Y esto me lleva a otro experimento relacionando con la actuación de la Policía en la pandemia, el de la obediencia. Es el, quizá, más famoso de todos -del que se ha hecho hasta una película, el Experimento de Milgram-, llevado a cabo en 1961 en la Universidad de Yale (New Haven, Connecticut) y realizado por Stanley Milgram (1933-1984).
Lo resumo. Un investigador ordena a un participante que le dé descargas eléctricas a un sujeto si no sabe algunas preguntas. El participante no sabe nada, pero el investigador y el sujeto son actores. Se empieza dando una descarga de 15 voltios; a los 75 voltios, el sujeto empieza a manifestar dolor físico; a los 270, sobreactuará, gritando agónicamente; a los 300 voltios, ya no podrá responder y produce estertores previos al coma. De los treinta niveles estipulados, el máximo eran 450 voltios.
Si el participante, angustiado, pregunta si era necesario continuar, el investigador daba tres tipos de respuestas distintas según el nivel: «El experimento requiere que continúes»; «Es absolutamente esencial que continúes»; «No tienes opción, debes continuar».

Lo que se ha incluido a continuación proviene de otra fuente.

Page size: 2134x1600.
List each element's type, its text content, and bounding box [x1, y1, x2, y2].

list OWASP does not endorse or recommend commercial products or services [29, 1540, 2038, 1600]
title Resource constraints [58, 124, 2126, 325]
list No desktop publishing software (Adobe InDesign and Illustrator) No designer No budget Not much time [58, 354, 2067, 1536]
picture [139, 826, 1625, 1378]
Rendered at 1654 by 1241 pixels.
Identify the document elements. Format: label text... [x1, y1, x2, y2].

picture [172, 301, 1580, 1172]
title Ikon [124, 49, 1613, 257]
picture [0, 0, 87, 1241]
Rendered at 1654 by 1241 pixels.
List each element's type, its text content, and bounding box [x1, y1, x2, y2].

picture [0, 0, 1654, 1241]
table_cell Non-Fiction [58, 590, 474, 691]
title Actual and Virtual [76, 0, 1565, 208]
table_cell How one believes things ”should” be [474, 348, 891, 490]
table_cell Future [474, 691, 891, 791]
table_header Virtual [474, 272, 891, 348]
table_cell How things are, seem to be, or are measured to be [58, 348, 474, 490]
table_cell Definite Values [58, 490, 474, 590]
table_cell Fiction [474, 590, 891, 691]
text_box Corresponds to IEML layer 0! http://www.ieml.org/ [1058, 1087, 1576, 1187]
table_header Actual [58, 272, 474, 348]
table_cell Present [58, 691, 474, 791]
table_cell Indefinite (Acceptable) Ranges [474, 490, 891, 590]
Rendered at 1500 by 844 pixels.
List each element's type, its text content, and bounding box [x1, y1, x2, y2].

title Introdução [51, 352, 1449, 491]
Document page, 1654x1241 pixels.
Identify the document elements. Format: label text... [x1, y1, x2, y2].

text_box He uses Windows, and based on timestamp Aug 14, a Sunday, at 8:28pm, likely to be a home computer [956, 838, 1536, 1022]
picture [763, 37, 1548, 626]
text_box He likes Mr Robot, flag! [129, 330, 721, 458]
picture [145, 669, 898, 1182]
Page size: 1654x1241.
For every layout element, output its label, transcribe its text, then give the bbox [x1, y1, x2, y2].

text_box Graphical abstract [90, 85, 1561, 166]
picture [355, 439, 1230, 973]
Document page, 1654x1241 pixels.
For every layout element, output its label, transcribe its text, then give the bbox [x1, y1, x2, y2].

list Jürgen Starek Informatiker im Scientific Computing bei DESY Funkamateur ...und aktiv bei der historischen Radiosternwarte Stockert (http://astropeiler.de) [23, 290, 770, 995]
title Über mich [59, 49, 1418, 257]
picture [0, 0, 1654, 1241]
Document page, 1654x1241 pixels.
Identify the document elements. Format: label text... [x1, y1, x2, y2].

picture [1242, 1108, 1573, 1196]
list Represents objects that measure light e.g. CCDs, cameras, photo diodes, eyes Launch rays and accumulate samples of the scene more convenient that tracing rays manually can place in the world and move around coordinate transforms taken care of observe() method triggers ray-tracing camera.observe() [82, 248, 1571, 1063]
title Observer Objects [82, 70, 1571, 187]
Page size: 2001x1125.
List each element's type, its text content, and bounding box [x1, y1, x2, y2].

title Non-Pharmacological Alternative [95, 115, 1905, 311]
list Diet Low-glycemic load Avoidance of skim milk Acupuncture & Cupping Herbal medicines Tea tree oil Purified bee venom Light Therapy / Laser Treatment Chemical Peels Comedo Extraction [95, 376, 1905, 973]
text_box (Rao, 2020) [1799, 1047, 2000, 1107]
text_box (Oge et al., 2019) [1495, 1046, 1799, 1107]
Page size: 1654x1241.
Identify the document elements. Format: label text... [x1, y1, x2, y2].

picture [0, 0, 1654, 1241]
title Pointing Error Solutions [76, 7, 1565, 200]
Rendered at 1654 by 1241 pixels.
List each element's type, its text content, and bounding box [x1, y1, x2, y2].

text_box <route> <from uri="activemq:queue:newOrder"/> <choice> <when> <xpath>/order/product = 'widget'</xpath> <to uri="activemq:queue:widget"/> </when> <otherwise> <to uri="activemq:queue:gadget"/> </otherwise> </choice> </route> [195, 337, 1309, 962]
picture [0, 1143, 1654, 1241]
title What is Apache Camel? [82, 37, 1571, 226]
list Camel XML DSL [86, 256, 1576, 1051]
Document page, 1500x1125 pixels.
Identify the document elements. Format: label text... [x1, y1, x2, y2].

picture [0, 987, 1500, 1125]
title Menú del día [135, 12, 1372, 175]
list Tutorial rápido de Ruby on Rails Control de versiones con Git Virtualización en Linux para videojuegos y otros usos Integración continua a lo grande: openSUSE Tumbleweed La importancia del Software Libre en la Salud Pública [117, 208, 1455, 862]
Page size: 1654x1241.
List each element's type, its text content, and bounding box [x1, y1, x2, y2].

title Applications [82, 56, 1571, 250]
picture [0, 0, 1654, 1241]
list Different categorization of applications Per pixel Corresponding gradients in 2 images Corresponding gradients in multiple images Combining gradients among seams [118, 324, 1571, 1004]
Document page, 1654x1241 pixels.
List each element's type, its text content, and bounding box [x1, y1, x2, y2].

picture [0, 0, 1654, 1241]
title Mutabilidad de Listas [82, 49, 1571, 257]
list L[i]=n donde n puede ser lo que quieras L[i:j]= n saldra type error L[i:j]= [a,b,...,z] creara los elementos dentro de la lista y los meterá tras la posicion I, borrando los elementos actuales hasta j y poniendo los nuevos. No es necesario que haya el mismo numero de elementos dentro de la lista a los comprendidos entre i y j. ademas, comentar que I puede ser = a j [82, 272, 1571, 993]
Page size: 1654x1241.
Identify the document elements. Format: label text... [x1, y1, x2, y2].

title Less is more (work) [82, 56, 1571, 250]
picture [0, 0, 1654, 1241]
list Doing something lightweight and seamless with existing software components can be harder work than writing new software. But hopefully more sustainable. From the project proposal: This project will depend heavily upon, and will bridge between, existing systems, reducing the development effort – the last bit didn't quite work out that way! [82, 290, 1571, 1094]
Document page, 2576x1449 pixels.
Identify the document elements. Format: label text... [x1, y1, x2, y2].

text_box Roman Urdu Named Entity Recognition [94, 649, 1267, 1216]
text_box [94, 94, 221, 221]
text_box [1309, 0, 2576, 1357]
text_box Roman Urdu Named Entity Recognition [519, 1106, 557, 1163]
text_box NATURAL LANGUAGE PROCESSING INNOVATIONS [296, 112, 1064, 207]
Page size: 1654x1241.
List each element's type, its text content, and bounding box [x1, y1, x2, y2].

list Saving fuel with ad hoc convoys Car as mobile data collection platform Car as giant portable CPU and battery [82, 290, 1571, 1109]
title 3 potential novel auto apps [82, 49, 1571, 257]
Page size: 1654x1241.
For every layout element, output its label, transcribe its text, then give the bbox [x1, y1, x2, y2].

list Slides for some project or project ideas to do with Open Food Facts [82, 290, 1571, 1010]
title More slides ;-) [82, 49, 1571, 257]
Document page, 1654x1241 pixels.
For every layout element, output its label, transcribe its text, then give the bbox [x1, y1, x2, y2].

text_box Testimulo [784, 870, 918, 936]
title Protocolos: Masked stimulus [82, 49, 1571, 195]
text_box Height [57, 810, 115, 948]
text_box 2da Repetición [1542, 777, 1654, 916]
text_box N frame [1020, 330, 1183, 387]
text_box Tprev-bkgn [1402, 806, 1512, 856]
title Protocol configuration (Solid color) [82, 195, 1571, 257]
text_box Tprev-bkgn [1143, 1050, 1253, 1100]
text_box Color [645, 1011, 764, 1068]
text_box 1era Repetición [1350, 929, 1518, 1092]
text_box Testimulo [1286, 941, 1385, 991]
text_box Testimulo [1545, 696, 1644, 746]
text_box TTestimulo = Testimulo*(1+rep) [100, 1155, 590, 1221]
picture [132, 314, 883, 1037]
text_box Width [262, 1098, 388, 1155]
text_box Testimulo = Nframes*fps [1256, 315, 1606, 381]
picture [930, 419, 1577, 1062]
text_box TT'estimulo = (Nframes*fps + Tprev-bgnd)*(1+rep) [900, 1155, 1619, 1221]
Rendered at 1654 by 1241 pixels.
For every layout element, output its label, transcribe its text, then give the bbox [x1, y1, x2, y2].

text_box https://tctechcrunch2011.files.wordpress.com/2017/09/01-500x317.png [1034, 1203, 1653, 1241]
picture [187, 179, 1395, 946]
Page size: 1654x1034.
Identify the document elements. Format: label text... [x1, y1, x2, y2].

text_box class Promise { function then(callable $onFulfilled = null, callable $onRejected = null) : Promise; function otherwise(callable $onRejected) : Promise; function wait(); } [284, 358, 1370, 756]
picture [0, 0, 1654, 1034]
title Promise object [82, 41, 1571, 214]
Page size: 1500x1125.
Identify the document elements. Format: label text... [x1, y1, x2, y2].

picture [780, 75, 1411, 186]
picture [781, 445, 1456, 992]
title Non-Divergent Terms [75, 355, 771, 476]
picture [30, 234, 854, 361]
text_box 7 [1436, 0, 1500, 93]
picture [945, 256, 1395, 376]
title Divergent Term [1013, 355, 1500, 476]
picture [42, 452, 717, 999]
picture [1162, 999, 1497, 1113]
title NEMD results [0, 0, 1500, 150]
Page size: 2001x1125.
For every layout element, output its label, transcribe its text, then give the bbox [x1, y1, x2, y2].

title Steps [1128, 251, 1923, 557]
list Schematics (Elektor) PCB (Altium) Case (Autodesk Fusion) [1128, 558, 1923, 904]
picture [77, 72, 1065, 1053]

Los resultados fueron impresionantes. Con distintos grados de resistencia y estrés, nadie se negó a seguir dando descargas eléctricas pasados los 300 voltios, es decir, con el sujeto inconsciente, sin dar señales de vida. Y lo que es acaso peor, el 65 % siguió dando descargas hasta el máximo del experimento, los 450 voltios. Milgram y su equipo no daban crédito al elevado grado de sadismo de los participantes. Habían calculado que la media llegaría como máximo a los 130 voltios. Repitieron el experimento –como otros tantos después- con idéntico resultado; el nivel de obediencia disminuía en proporción a la depreciación de la autoridad.
El fin de la prueba era ver el nivel de obediencia a una autoridad, aunque sus órdenes entraran en conflicto con la conciencia personal. Las implicaciones de estos resultados abarcan, en cierto sentido, desde un soldado nazi (uno de los objetivos previos era comprender cómo se llegó a Auschwitz) al amable policía municipal que nos pone a regañadientes una multa por no llevar la mascarilla. La clave está en que el participante transfiere la toma de decisión a una autoridad superior, que es aceptada ciegamente como benévola.
La situación actual tiene relación con estos casos teóricos y, si es verdad que el Gobierno ha perdido autoridad por su ineficacia y por la imposición de medidas evidentemente absurdas, ejerce una extraordinaria presión mediática para que veamos un caballo donde hay un ciervo, aunque muchos lo acaben reconociendo, arrastrados por la corriente embarrada de un error general, la conformidad en el error.
Podría decirse que el Gobierno roza con sus pezuñas de cabra (no lo llamaremos caballo) la libertad absoluta que le proporcionaría un Estado totalitario, con una sociedad en cierto sentido amordazada con mascarillas por miedo a la salud, y reprimida por la microviolencia de las multas o la ruina económica. Tendremos que prepararnos; en todo caso, con la izquierda en el poder siempre somos la gente de la calle los que acabamos recibiendo las descargas eléctricas de sus experimentos.